To do >> Look through the data below for the string "como", and copy every line where it turns up.
═══ Input records ═══
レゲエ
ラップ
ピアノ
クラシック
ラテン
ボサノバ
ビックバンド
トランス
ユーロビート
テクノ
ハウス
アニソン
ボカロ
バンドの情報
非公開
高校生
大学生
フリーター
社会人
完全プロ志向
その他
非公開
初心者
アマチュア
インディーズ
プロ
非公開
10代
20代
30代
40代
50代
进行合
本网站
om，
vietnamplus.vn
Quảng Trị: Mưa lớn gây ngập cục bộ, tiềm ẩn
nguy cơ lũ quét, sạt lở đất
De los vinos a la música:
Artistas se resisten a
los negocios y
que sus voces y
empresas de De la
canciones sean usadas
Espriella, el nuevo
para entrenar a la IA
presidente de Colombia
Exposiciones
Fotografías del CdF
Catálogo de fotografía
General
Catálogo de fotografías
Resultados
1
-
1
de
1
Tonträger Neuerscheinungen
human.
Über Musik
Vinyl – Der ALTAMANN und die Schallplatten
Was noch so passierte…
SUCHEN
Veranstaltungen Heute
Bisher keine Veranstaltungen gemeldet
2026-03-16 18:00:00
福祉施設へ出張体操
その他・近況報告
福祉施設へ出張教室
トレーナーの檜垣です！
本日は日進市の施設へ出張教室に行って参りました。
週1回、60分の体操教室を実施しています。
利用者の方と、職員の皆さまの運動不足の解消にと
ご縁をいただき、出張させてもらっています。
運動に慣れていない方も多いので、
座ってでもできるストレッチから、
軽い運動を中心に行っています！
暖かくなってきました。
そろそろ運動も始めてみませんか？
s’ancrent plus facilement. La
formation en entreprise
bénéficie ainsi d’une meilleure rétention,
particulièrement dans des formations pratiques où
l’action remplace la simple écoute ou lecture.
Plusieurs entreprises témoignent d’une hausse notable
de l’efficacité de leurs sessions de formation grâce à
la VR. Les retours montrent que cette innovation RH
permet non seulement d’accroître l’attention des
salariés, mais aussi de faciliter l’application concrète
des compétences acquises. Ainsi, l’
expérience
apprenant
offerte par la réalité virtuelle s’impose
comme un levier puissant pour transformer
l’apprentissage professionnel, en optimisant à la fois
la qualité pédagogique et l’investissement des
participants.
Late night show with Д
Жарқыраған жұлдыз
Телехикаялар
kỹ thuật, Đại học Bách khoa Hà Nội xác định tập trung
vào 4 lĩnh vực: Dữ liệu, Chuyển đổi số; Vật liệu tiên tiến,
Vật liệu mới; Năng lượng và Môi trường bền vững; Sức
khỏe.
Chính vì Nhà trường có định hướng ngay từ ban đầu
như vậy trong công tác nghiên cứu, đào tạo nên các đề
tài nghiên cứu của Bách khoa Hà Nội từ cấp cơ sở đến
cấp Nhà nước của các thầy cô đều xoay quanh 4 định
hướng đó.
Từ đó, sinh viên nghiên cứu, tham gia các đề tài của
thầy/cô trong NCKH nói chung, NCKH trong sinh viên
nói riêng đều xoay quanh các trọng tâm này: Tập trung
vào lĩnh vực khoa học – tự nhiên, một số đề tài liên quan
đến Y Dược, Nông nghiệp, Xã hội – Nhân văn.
═══
═══ Input records ═══
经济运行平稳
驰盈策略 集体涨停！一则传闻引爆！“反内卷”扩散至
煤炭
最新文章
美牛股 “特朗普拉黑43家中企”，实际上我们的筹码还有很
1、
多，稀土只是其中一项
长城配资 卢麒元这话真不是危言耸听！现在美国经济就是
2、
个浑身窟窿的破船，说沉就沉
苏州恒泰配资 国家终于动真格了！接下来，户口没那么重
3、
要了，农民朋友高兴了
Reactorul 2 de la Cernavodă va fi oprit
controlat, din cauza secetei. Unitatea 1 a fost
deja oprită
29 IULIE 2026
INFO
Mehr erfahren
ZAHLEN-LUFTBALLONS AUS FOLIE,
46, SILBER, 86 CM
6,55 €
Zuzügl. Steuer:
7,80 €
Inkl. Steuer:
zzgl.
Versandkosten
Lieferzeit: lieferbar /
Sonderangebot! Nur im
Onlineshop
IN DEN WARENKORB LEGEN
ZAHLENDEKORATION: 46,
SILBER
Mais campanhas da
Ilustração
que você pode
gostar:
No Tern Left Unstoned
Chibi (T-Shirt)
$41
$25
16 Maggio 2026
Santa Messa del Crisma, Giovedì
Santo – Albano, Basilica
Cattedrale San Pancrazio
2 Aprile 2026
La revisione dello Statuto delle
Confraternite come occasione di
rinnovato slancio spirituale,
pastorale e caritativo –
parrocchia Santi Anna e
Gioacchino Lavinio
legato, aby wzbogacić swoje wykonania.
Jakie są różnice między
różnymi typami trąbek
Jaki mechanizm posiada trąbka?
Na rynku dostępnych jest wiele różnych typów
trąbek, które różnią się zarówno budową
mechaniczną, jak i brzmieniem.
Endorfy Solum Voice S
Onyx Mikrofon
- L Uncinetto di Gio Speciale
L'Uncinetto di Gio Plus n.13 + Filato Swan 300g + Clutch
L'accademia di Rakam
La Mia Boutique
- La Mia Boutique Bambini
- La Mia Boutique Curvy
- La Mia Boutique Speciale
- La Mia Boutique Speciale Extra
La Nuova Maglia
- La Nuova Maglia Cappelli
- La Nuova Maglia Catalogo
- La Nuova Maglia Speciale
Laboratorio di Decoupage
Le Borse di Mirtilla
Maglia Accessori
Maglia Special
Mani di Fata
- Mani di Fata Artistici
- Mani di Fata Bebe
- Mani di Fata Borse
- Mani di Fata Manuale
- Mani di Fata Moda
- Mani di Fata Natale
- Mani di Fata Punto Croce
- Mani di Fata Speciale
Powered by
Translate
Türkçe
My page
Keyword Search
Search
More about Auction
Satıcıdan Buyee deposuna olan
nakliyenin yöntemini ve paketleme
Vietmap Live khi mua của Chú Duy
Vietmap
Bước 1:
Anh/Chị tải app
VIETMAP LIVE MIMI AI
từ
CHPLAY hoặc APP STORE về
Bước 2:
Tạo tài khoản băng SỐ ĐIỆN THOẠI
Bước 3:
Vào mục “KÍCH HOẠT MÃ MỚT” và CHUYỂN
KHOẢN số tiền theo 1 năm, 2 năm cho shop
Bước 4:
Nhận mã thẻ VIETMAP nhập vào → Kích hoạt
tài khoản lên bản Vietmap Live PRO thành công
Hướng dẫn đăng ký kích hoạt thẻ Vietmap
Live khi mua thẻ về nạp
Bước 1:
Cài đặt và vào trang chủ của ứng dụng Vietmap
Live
═══
═══ Input records ═══
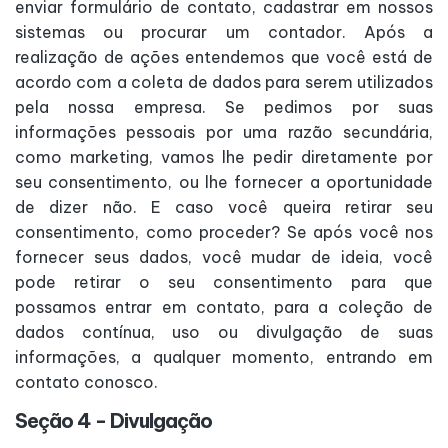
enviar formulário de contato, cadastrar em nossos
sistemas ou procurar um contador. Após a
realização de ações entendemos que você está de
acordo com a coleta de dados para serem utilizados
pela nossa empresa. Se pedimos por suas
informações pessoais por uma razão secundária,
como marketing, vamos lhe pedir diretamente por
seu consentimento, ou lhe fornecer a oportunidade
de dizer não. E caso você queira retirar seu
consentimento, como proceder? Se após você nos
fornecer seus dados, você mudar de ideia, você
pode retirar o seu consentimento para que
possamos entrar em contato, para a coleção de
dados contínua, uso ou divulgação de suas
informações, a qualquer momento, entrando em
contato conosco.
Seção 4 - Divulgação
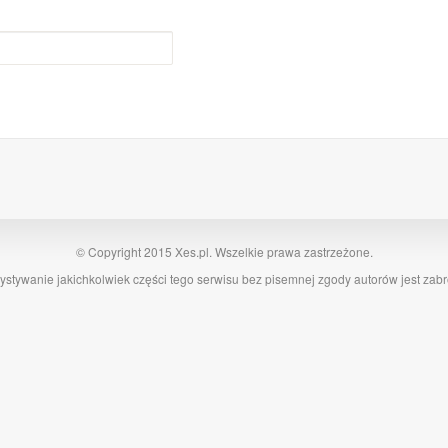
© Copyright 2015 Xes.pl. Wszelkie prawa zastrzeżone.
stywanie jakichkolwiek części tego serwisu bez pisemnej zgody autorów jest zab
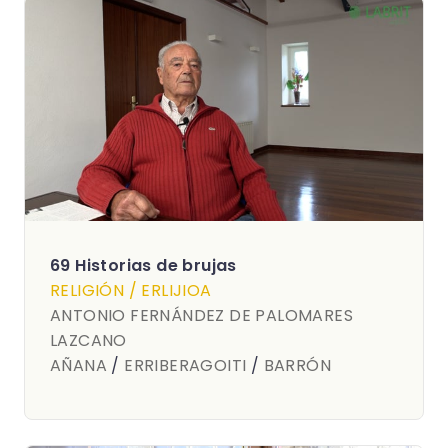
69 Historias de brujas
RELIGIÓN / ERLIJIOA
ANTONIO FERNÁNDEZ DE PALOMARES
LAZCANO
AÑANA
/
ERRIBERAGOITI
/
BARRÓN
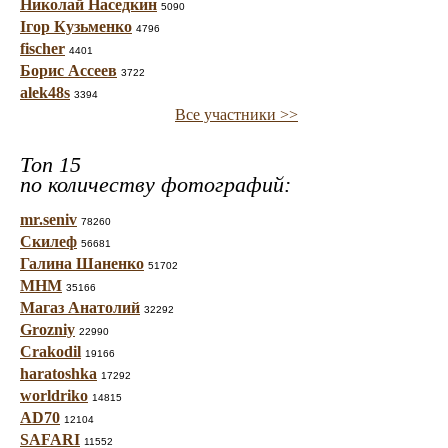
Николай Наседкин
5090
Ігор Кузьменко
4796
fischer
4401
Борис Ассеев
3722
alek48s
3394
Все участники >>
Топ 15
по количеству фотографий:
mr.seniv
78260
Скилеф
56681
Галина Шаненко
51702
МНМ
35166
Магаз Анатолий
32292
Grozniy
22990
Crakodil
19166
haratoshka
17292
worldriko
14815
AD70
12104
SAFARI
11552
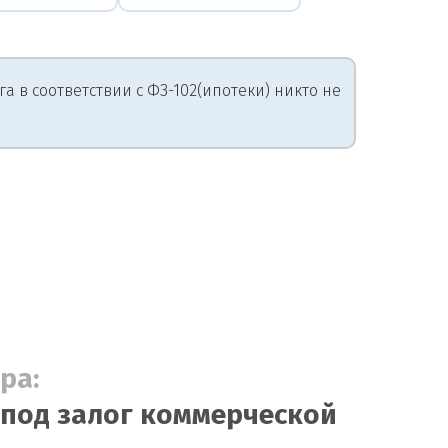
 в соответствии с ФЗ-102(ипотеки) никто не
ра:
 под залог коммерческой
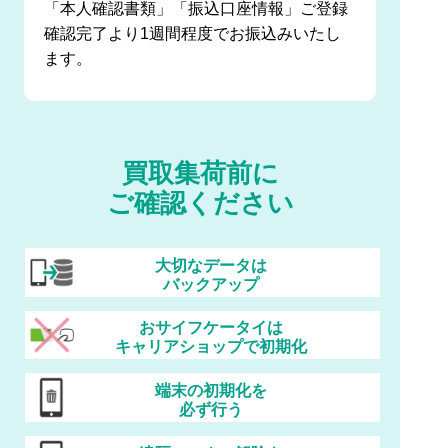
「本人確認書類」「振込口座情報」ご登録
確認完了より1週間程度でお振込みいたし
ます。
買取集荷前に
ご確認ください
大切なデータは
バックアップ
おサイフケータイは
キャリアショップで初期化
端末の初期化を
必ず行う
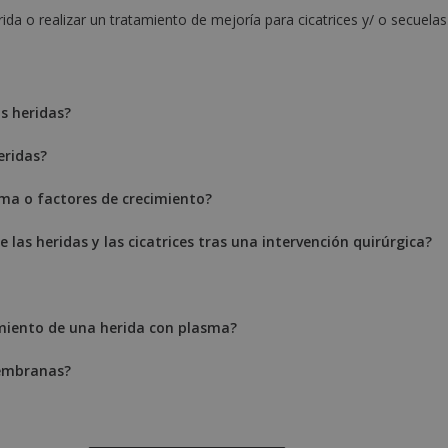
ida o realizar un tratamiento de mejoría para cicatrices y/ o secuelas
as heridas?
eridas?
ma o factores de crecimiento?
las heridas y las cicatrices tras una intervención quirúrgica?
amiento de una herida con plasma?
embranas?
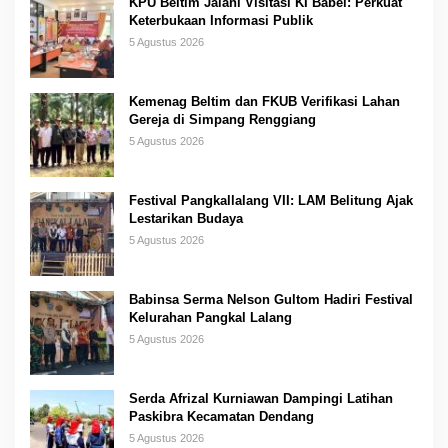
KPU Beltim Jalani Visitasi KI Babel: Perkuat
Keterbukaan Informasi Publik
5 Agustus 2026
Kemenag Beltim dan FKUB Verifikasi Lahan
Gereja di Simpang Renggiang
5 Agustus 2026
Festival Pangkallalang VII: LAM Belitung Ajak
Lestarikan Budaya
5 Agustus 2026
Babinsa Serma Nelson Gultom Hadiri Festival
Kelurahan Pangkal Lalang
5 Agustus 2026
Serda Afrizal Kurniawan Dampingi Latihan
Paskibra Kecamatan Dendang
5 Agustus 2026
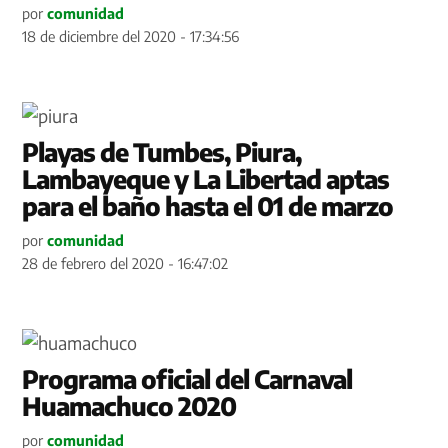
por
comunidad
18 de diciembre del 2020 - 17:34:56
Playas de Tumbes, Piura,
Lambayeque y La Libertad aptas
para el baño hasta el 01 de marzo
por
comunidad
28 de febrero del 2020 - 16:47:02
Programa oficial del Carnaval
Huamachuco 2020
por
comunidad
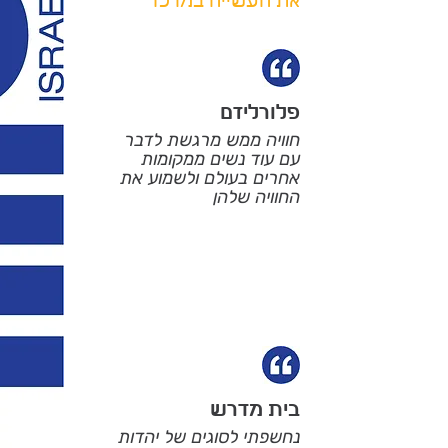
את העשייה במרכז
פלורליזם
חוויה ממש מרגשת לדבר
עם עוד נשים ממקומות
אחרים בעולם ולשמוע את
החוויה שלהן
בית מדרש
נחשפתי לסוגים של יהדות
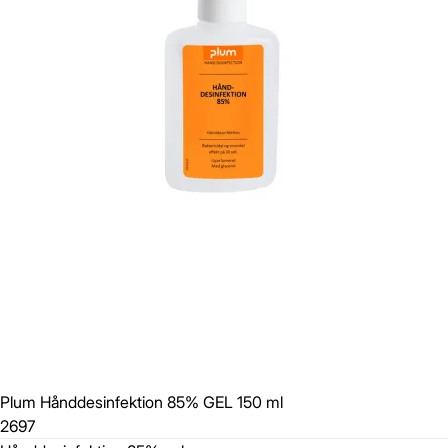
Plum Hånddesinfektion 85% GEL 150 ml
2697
═══
Output >>
como marketing, vamos lhe pedir diretamente por
consentimento, como proceder? Se após você nos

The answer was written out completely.